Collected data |
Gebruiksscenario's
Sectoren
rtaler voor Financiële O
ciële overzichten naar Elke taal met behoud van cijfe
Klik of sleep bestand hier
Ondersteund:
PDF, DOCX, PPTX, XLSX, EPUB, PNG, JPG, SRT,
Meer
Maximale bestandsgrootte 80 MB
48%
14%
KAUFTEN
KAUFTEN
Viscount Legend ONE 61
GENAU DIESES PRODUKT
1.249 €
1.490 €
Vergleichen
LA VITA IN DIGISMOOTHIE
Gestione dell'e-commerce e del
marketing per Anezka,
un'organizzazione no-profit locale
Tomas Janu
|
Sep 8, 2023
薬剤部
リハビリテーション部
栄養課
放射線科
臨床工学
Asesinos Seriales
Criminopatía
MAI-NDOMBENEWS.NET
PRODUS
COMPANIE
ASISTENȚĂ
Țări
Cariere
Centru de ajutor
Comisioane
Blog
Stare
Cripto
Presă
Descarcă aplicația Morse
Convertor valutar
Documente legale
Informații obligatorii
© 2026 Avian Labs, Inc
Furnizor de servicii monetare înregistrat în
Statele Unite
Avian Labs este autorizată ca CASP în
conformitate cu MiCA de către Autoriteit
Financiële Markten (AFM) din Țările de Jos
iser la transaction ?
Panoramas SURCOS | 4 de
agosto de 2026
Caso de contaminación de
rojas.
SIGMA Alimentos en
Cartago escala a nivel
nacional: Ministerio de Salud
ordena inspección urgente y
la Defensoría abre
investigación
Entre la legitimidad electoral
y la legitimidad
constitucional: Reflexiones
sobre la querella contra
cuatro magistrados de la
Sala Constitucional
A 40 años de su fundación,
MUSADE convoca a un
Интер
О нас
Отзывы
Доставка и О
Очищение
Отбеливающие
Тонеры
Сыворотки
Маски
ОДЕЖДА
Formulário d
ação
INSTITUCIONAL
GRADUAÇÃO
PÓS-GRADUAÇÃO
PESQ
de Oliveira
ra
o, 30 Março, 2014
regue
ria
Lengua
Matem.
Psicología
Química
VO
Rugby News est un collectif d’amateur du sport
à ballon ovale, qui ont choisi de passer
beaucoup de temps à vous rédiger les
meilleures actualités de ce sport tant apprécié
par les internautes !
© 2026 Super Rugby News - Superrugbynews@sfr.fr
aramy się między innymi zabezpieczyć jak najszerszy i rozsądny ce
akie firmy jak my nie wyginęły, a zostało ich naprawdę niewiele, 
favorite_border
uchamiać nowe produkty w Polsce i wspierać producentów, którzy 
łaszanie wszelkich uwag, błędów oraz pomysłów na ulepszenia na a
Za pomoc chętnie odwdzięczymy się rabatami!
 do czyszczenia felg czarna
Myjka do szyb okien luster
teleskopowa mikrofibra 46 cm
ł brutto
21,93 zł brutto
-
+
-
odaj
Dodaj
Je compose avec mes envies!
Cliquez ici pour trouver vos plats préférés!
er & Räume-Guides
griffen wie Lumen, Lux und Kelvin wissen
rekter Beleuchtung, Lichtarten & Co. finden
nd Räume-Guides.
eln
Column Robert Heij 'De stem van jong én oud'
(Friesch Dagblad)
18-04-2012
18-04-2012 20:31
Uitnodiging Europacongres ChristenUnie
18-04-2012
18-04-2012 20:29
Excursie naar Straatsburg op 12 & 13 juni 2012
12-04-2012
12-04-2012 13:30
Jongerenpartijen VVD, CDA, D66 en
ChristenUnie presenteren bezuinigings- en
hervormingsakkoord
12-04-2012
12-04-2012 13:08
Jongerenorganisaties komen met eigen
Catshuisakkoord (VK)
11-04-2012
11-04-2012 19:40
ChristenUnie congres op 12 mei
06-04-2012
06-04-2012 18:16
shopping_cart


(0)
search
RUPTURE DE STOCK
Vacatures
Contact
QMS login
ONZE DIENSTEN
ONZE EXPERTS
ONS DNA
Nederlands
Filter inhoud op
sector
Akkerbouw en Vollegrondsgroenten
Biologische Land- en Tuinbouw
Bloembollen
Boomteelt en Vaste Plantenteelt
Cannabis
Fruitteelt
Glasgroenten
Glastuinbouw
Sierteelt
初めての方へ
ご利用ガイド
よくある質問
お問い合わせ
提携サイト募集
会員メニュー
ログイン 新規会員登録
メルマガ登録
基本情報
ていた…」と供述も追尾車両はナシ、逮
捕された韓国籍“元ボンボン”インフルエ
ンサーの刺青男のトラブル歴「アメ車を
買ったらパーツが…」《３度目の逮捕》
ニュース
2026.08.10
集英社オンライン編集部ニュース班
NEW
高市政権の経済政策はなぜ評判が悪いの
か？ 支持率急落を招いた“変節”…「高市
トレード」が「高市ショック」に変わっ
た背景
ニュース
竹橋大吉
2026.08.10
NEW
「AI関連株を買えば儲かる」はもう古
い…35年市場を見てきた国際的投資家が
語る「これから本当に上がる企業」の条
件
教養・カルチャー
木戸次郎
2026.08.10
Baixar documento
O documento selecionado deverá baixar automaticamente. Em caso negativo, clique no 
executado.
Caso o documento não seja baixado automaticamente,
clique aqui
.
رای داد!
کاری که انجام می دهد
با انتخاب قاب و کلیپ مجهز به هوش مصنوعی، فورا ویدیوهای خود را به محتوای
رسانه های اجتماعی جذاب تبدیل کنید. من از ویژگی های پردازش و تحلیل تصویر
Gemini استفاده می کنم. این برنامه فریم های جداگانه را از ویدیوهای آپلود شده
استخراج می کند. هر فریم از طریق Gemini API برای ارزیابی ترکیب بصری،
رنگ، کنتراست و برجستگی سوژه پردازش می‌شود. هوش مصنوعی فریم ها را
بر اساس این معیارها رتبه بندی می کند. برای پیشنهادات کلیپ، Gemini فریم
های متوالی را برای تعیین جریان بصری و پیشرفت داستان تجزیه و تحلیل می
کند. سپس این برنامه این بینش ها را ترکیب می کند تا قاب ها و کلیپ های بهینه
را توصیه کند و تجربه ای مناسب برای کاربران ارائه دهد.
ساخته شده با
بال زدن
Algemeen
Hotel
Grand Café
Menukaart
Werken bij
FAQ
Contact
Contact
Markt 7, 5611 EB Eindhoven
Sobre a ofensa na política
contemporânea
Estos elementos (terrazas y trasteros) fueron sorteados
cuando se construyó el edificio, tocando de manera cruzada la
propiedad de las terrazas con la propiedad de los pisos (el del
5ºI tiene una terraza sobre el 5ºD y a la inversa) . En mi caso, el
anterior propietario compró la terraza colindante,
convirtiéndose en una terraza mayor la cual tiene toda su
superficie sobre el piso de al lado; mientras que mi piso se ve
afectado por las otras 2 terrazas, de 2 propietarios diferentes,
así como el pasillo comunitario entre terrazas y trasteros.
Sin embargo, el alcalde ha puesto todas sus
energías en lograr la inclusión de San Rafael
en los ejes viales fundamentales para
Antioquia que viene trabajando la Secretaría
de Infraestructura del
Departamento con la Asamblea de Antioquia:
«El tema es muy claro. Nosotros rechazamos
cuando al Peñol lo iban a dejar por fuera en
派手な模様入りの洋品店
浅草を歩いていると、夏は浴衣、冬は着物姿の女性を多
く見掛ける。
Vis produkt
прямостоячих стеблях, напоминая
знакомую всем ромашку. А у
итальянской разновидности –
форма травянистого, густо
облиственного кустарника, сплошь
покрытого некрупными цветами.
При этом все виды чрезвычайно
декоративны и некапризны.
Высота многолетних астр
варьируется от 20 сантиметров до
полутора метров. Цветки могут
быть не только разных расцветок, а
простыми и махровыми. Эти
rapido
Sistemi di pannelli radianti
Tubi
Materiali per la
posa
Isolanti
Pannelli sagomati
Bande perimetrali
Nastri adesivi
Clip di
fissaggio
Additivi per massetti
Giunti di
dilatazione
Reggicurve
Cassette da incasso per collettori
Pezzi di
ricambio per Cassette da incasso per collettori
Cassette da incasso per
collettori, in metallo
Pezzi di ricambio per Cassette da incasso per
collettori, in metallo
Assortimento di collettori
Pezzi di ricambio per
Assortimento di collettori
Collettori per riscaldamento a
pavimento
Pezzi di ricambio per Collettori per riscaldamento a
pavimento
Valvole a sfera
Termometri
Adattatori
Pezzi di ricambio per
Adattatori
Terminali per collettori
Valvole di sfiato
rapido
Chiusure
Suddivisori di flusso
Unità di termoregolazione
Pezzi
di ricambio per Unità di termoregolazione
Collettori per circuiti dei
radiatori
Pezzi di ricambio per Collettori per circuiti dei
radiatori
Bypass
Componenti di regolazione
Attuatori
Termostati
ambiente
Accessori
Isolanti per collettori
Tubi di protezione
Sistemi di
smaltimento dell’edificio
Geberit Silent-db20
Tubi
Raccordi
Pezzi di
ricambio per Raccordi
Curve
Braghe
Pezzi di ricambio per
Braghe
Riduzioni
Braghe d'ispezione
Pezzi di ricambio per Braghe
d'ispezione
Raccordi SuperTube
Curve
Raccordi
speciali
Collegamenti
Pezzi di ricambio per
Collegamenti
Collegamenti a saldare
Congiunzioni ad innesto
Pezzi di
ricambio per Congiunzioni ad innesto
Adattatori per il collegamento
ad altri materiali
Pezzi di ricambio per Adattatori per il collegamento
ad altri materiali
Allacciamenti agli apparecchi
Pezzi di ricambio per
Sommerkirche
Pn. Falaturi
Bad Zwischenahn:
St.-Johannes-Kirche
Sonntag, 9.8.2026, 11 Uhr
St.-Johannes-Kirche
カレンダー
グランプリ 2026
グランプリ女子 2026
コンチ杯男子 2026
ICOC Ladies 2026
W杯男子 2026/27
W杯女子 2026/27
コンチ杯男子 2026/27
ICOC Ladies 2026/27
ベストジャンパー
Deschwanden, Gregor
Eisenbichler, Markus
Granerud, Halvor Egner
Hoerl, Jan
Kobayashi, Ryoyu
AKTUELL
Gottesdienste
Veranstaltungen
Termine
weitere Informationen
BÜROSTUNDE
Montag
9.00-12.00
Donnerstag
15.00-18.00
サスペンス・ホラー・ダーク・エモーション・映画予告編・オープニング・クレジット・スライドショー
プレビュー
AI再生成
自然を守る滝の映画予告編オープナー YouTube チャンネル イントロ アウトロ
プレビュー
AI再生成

Aim of the exercise | Reproduce the data verbatim, beginning at its first line and ending after the line that contains "GENAU DIESES PRODUKT", with both end lines included.

Answer to the problem |
Gebruiksscenario's
Sectoren
rtaler voor Financiële O
ciële overzichten naar Elke taal met behoud van cijfe
Klik of sleep bestand hier
Ondersteund:
PDF, DOCX, PPTX, XLSX, EPUB, PNG, JPG, SRT,
Meer
Maximale bestandsgrootte 80 MB
48%
14%
KAUFTEN
KAUFTEN
Viscount Legend ONE 61
GENAU DIESES PRODUKT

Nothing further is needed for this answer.